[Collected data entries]
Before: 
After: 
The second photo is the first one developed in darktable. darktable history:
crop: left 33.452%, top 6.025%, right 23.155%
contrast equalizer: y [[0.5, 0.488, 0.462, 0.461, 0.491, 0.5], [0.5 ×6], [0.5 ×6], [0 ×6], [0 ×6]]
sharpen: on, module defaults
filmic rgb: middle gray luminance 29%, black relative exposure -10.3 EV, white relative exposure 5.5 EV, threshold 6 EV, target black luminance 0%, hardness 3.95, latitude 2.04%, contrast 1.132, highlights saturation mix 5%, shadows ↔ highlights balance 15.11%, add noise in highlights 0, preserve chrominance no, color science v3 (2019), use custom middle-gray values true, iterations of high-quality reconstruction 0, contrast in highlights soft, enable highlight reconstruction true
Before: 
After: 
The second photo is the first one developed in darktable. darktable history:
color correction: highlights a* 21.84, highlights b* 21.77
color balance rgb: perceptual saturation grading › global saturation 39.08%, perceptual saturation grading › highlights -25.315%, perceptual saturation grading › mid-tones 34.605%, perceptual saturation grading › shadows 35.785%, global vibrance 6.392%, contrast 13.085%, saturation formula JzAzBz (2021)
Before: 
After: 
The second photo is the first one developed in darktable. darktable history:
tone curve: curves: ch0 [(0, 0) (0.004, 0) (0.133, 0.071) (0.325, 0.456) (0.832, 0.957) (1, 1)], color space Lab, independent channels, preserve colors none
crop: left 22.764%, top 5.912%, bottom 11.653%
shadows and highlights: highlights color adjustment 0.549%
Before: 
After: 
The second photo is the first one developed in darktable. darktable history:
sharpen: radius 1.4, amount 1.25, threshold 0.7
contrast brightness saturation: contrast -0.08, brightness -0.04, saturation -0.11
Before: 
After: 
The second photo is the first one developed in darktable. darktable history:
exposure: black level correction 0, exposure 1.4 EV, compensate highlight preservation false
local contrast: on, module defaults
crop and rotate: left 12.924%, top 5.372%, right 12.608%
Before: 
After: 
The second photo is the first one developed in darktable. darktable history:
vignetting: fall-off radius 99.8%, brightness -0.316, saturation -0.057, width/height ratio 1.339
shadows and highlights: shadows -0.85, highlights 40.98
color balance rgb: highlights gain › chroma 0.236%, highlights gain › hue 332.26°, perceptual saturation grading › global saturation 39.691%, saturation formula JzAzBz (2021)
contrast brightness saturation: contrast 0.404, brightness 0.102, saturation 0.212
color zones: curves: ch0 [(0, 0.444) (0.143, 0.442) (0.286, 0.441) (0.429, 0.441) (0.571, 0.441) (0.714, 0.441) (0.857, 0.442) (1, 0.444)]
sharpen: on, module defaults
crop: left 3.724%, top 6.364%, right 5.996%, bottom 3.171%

### Written task
Extract every one of the lines above, reproducing each word for word.

### Result for this task
Before: 
After: 
The second photo is the first one developed in darktable. darktable history:
crop: left 33.452%, top 6.025%, right 23.155%
contrast equalizer: y [[0.5, 0.488, 0.462, 0.461, 0.491, 0.5], [0.5 ×6], [0.5 ×6], [0 ×6], [0 ×6]]
sharpen: on, module defaults
filmic rgb: middle gray luminance 29%, black relative exposure -10.3 EV, white relative exposure 5.5 EV, threshold 6 EV, target black luminance 0%, hardness 3.95, latitude 2.04%, contrast 1.132, highlights saturation mix 5%, shadows ↔ highlights balance 15.11%, add noise in highlights 0, preserve chrominance no, color science v3 (2019), use custom middle-gray values true, iterations of high-quality reconstruction 0, contrast in highlights soft, enable highlight reconstruction true
Before: 
After: 
The second photo is the first one developed in darktable. darktable history:
color correction: highlights a* 21.84, highlights b* 21.77
color balance rgb: perceptual saturation grading › global saturation 39.08%, perceptual saturation grading › highlights -25.315%, perceptual saturation grading › mid-tones 34.605%, perceptual saturation grading › shadows 35.785%, global vibrance 6.392%, contrast 13.085%, saturation formula JzAzBz (2021)
Before: 
After: 
The second photo is the first one developed in darktable. darktable history:
tone curve: curves: ch0 [(0, 0) (0.004, 0) (0.133, 0.071) (0.325, 0.456) (0.832, 0.957) (1, 1)], color space Lab, independent channels, preserve colors none
crop: left 22.764%, top 5.912%, bottom 11.653%
shadows and highlights: highlights color adjustment 0.549%
Before: 
After: 
The second photo is the first one developed in darktable. darktable history:
sharpen: radius 1.4, amount 1.25, threshold 0.7
contrast brightness saturation: contrast -0.08, brightness -0.04, saturation -0.11
Before: 
After: 
The second photo is the first one developed in darktable. darktable history:
exposure: black level correction 0, exposure 1.4 EV, compensate highlight preservation false
local contrast: on, module defaults
crop and rotate: left 12.924%, top 5.372%, right 12.608%
Before: 
After: 
The second photo is the first one developed in darktable. darktable history:
vignetting: fall-off radius 99.8%, brightness -0.316, saturation -0.057, width/height ratio 1.339
shadows and highlights: shadows -0.85, highlights 40.98
color balance rgb: highlights gain › chroma 0.236%, highlights gain › hue 332.26°, perceptual saturation grading › global saturation 39.691%, saturation formula JzAzBz (2021)
contrast brightness saturation: contrast 0.404, brightness 0.102, saturation 0.212
color zones: curves: ch0 [(0, 0.444) (0.143, 0.442) (0.286, 0.441) (0.429, 0.441) (0.571, 0.441) (0.714, 0.441) (0.857, 0.442) (1, 0.444)]
sharpen: on, module defaults
crop: left 3.724%, top 6.364%, right 5.996%, bottom 3.171%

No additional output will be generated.